It is clear that if God "does not forgive" the sin of the angels, this is because they remain in their sin, because they are eternally "in the chains" of the choice that they made at the beginning, rejecting God, against the truth of the supreme and definitive Good that is God himself...

HALLOWEEN OR THE ADORATION OF BAD SPIRITS (II)

(…) Satan wishes to destroy life lived in accordance with the truth, life in the fullness of good, the supernatural life of grace and love. The author of the Book of Wisdom writes: ". . .death has entered the world through the envy of the devil, and those who belong to him experience it" (Wis 2:24).

(…) In Sacred Scripture we find various indications of this influence on man and on the dispositions of his spirit (and of his body). In the Bible, Satan is called "the prince of the world" (cf Jn 12:31; 14:30; 16:11), and even "the god of this world" (2 Cor 4:4). We find many other names that describe his nefarious relationship with man: "Beelzebul" or "Belial", "unclean spirit": "tempter", "evil one" and even "Antichrist" (1 Jn 4:3). He is compared to a "lion" (1 Pet 5:8), to a "dragon" (in Revelation) and to a "serpent" (Gen 3). Very frequently, he is designated by the name "devil": from the Greek diaballein (hence diabolos), which means: to "cause destruction, to divide, to calumniate, to deceive". In truth, all this takes place from the beginning through the working of the evil spirit who is presented by Sacred Scripture as a person, while it is declared that he is not alone: "there are many of us" as the devils cry out to Jesus in the region of the Gerasenes (Mk 5:9)

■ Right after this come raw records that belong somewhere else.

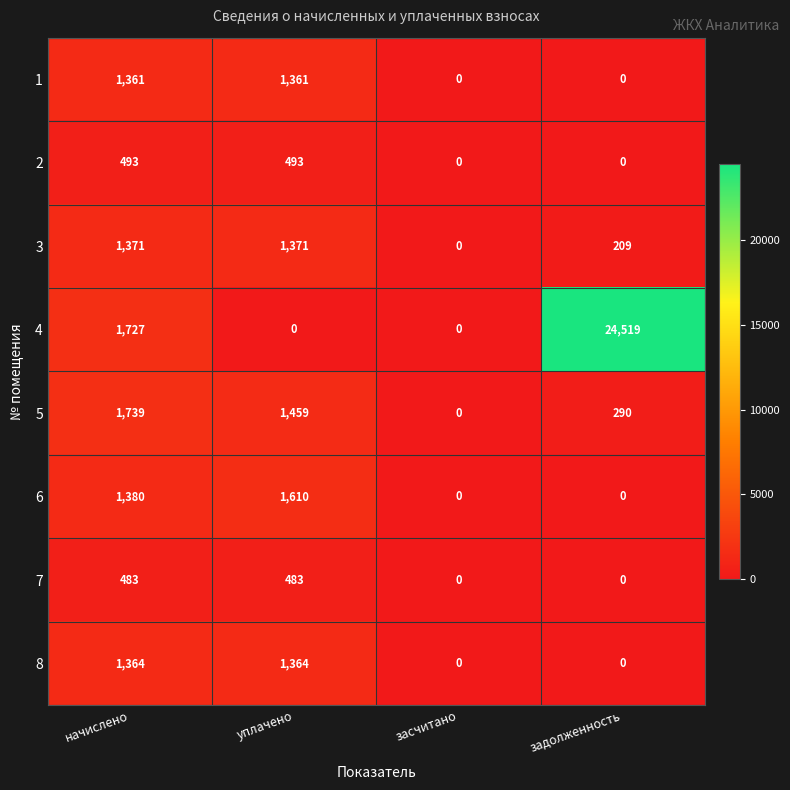

Which category has the highest value across all series?

задолженность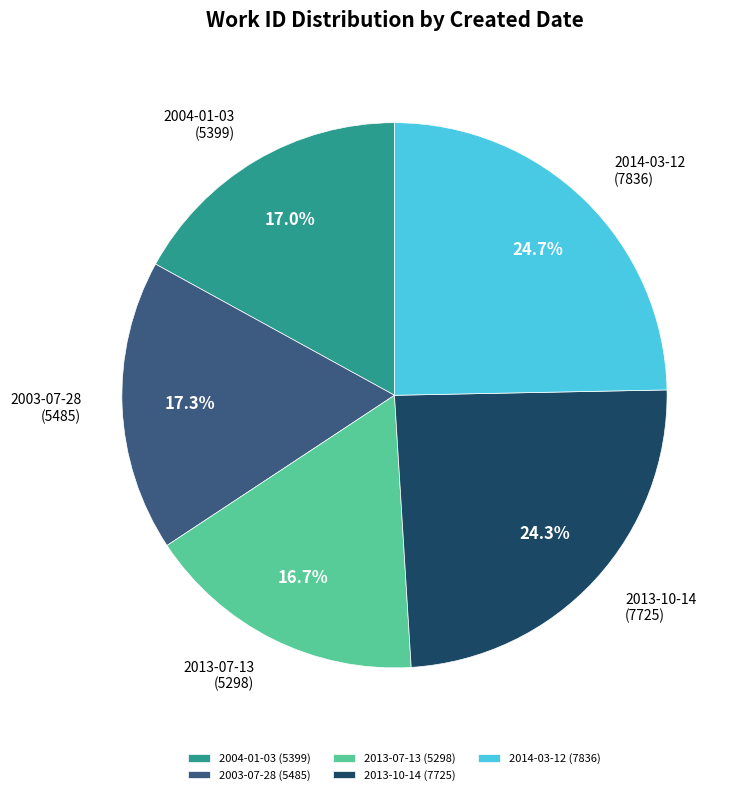

Is there a majority slice in this chart?

No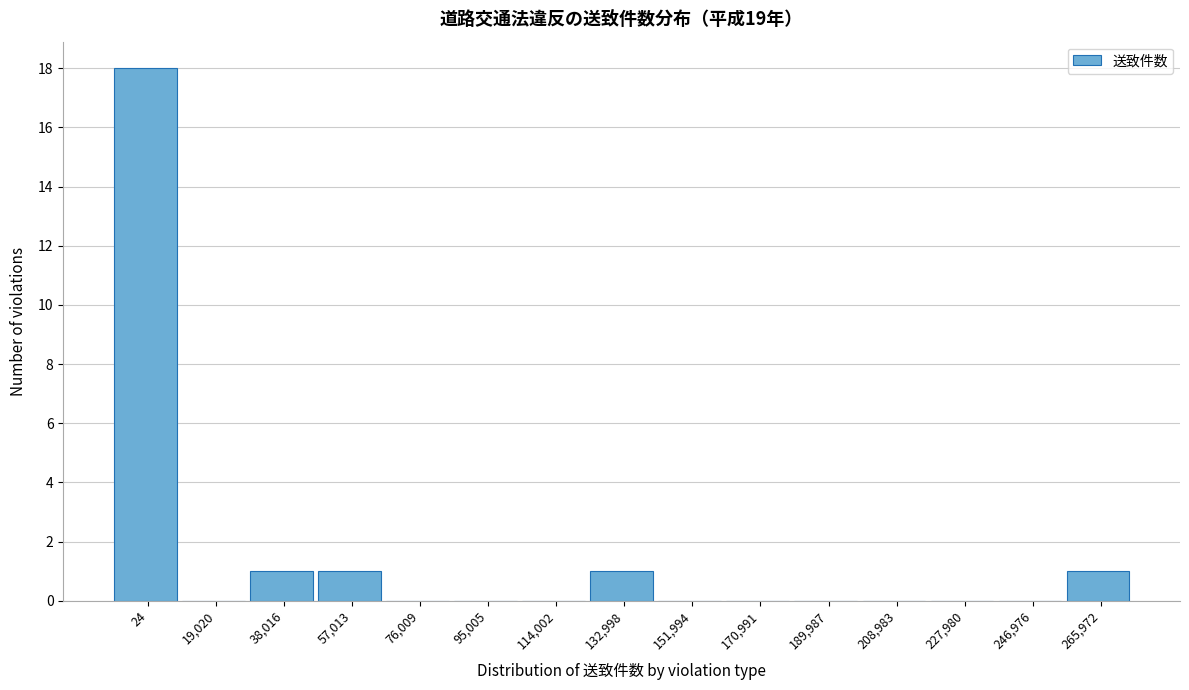

Reading left to right, extract all data points from this chart.

24=18	19,020=0	38,016=1	57,013=1	76,009=0	95,005=0	114,002=0	132,998=1	151,994=0	170,991=0	189,987=0	208,983=0	227,980=0	246,976=0	265,972=1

(…) According to Sacred Scripture, and especially the New Testament, the dominion and the influence of Satan and of the other evil spirits embrace all the world.


(…) The action of Satan consists primarily in tempting men to evil, by influencing their imaginations and higher faculties, to turn them away from the law of God. Satan even tempts Jesus (cf. Lk 4:3-13), in the extreme attempt to thwart what is demanded by the economy of salvation, as this has been pre-ordained by God.


(…) The influence of the evil spirit can conceal itself in a more profound and effective way: it is in his "interests" to make himself unknown. Satan has the skill in the world to induce people to deny his existence in the name of rationalism and of every other system of thought which seeks all possible means to avoid recognizing his activity. This, however, does not signify the elimination of man's free will and responsibility, and even less the frustration of the saving action of Christ. It is, rather, a case of conflict between the dark powers of evil and the powers of redemption”. [i]


So, celebrating Halloween is contemplating the evil spirits. By doing so, these kids, encouraged by their parents, are allowing the devil to take place in their life. And parents should not to be surprise that sometimes their children have a nightmare. But, the big risk is that they can face in the future serious and unexplained psychological disturbances.
It is time to abandon Halloween and celebrate All the Saints, all our saints who take care of us and pray for us night and day.